JH believes the best way to get to know people in a new town is to join a few societies – get involved. Big mistake! Within months he was the the secretary of three of them. Amanda, as you all know, likes to keep a lower profile. She kept up with her music and the garden, and has found a few fellowtravellers on the Range.
James Junior and Elizabeth were married in July, at the Manor, if you please – they made such a lovely couple – they even had a spread in the Range News! (Any decade now they’ll be calling us locals!) No sound of pattering feet yet, though, on any front.
What a business Hanrahan’s societies have proved to be! You’d think in a town like this everyone would get on with each other. Far from it. When JH joined up he was looking to make friends but instead he’s found himself involved in pitch battles! Some of these people stoop so low in their determination to get their own way that they’ll write letters to ASIC, and Canberra, if you please, demanding official enquiries into the meeting procedures of the volunteer landcare groups! Talk about Freedom of Information! You wouldn’t believe it if you saw it on television. You know how it is, though, the further people are from real power the more vicious and petty they get. These days JH has to be careful which side of the street he walks on.

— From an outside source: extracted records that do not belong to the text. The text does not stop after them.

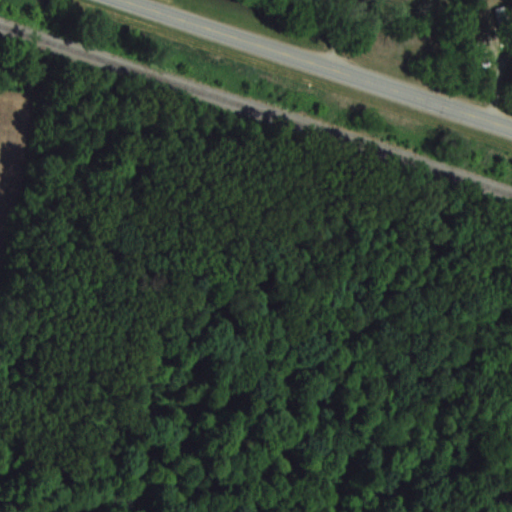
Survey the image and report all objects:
road: (321, 62)
railway: (255, 108)
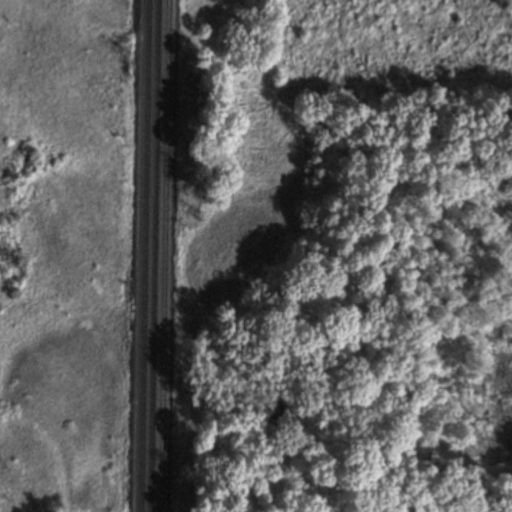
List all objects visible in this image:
railway: (165, 255)
railway: (145, 256)
railway: (155, 256)
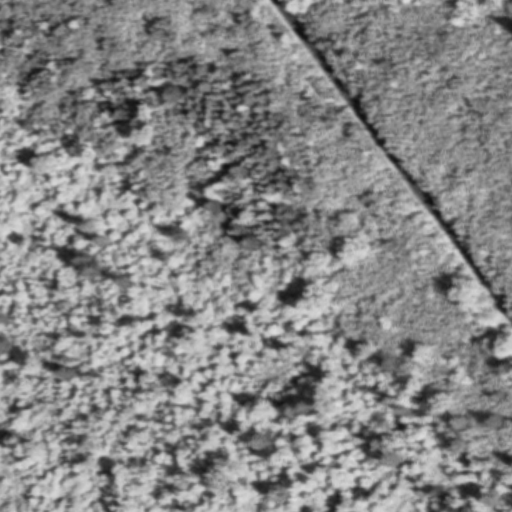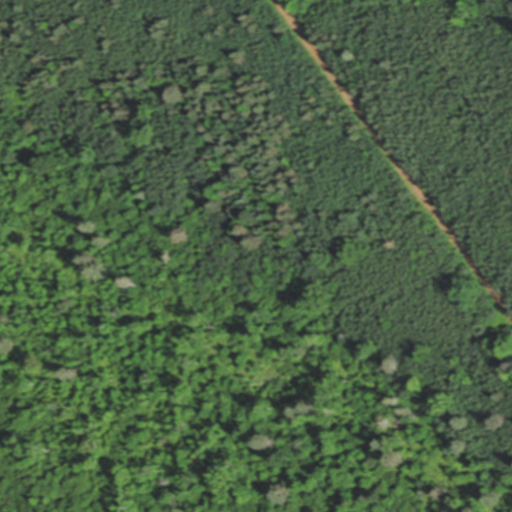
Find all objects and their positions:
road: (394, 156)
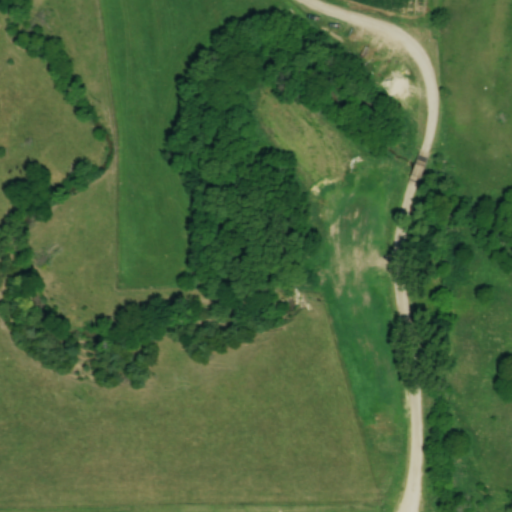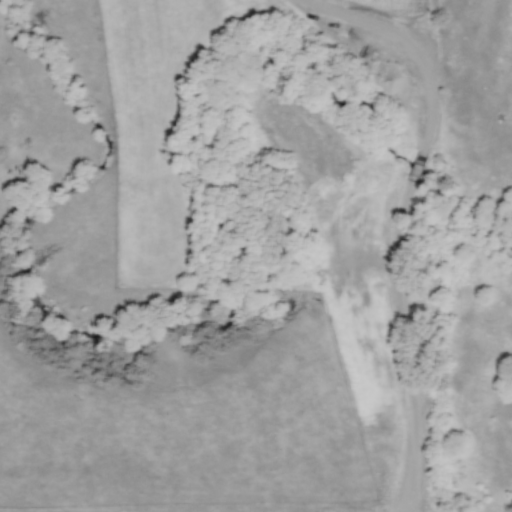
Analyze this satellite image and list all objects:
road: (404, 228)
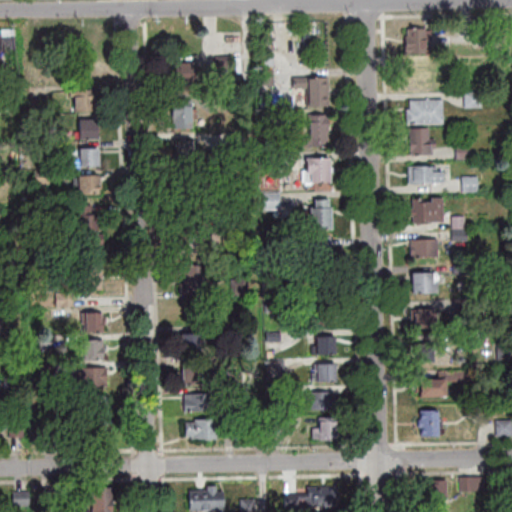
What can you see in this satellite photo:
road: (350, 5)
road: (249, 6)
road: (118, 8)
road: (446, 14)
road: (369, 17)
road: (350, 18)
road: (121, 24)
road: (132, 24)
building: (10, 39)
building: (413, 39)
building: (413, 39)
building: (494, 39)
building: (265, 57)
building: (268, 58)
building: (81, 63)
building: (225, 63)
building: (183, 70)
building: (186, 72)
building: (412, 76)
building: (413, 76)
building: (500, 76)
building: (268, 77)
building: (314, 89)
building: (316, 90)
building: (226, 98)
building: (473, 98)
building: (82, 99)
building: (85, 100)
building: (40, 106)
building: (423, 110)
building: (423, 110)
building: (181, 112)
building: (185, 114)
building: (272, 118)
building: (87, 128)
building: (91, 130)
building: (321, 130)
building: (316, 131)
building: (420, 139)
building: (238, 140)
building: (420, 140)
building: (184, 149)
building: (461, 151)
building: (461, 151)
building: (188, 155)
building: (89, 156)
building: (84, 158)
building: (271, 159)
building: (473, 164)
building: (316, 169)
building: (319, 171)
building: (424, 174)
building: (424, 174)
building: (43, 177)
building: (468, 182)
building: (468, 182)
building: (87, 183)
building: (88, 185)
building: (270, 199)
building: (274, 201)
building: (425, 208)
building: (425, 209)
building: (320, 213)
building: (323, 215)
building: (240, 222)
building: (91, 226)
building: (458, 226)
building: (458, 226)
road: (31, 227)
building: (89, 228)
building: (194, 229)
road: (392, 233)
building: (190, 234)
road: (356, 234)
road: (127, 237)
road: (156, 237)
building: (423, 247)
building: (423, 247)
building: (317, 249)
building: (318, 253)
road: (373, 257)
road: (258, 259)
road: (143, 260)
building: (91, 271)
building: (194, 275)
building: (93, 278)
building: (195, 280)
building: (421, 281)
building: (421, 281)
building: (242, 288)
building: (67, 299)
building: (318, 300)
building: (460, 303)
building: (425, 314)
building: (425, 314)
building: (91, 315)
building: (322, 318)
building: (94, 323)
building: (244, 330)
building: (275, 337)
building: (463, 338)
building: (49, 342)
building: (193, 344)
building: (324, 344)
building: (197, 345)
building: (328, 346)
building: (92, 348)
building: (425, 349)
building: (94, 350)
building: (425, 350)
building: (274, 366)
building: (278, 368)
building: (49, 371)
building: (325, 371)
building: (329, 373)
building: (91, 375)
building: (195, 375)
building: (94, 377)
building: (237, 379)
building: (434, 383)
building: (435, 383)
building: (14, 385)
building: (279, 392)
building: (241, 396)
building: (318, 399)
building: (322, 400)
building: (195, 401)
building: (201, 403)
building: (100, 411)
building: (100, 411)
building: (427, 420)
building: (428, 421)
building: (502, 425)
building: (203, 428)
building: (322, 428)
building: (211, 429)
building: (15, 430)
building: (329, 430)
building: (19, 431)
building: (271, 433)
building: (0, 435)
building: (52, 436)
building: (277, 438)
road: (452, 443)
road: (380, 445)
road: (264, 449)
road: (71, 451)
road: (151, 451)
road: (37, 452)
road: (400, 460)
road: (363, 461)
road: (256, 463)
road: (166, 464)
road: (137, 466)
road: (481, 467)
road: (438, 473)
road: (383, 474)
road: (266, 476)
road: (22, 477)
road: (53, 477)
road: (97, 479)
road: (152, 479)
road: (11, 482)
building: (474, 485)
road: (37, 486)
building: (436, 490)
road: (364, 491)
road: (401, 491)
road: (167, 492)
road: (138, 493)
building: (321, 494)
building: (437, 496)
building: (21, 497)
building: (205, 497)
building: (23, 498)
building: (53, 498)
building: (317, 498)
building: (101, 499)
building: (104, 500)
building: (208, 500)
building: (1, 506)
building: (250, 506)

Our Declan is back in Australia this year. Bringing a first from Cambridge! He’s found a position at the Australian. We should get him up to do a feature on things around here! Maleny is, of course, the town that had the big battle against Woolies a few years ago. Well, we’re here to tell you the big ugly thing is there now, right next to the creek in the middle of the town. Most locals still won’t shop there, but a lot of newcomers do – people who think milk comes off a shelf and meat from a fridge and who’ve never seen the devastation the Big Two wreak on farmers with their restrictive pricing.
Through the string quartet Amanda got involved with certain women engaged in a little civil disobedience. They had wine and cheese nights wrapping Woolies flyers and sending them back using the company’s own freepost address, thousands at a time. They’re not giving up! If you can’t take a stand in your own backyard, what can you do?
Just after we arrived we had a letter from Council telling us they were going to dig up the front paddock for a pipeline. Apparently the plan is to pump the water that’s already flowed through town back up the hill again, and charge people for the pleasure of it. Someone needs to tell them about this little thing called gravity.
Say what you like, Maleny’s not Deniliquin. But that’s all from us. We hope to get about some in the new year. You never know, you might find us on your doorstep clutching a bottle, ready for another night of saving the world. ‘Slayavallich’ (Happy New Year) as they say back in the old country.
James and Amanda Hanrahan, December ’09.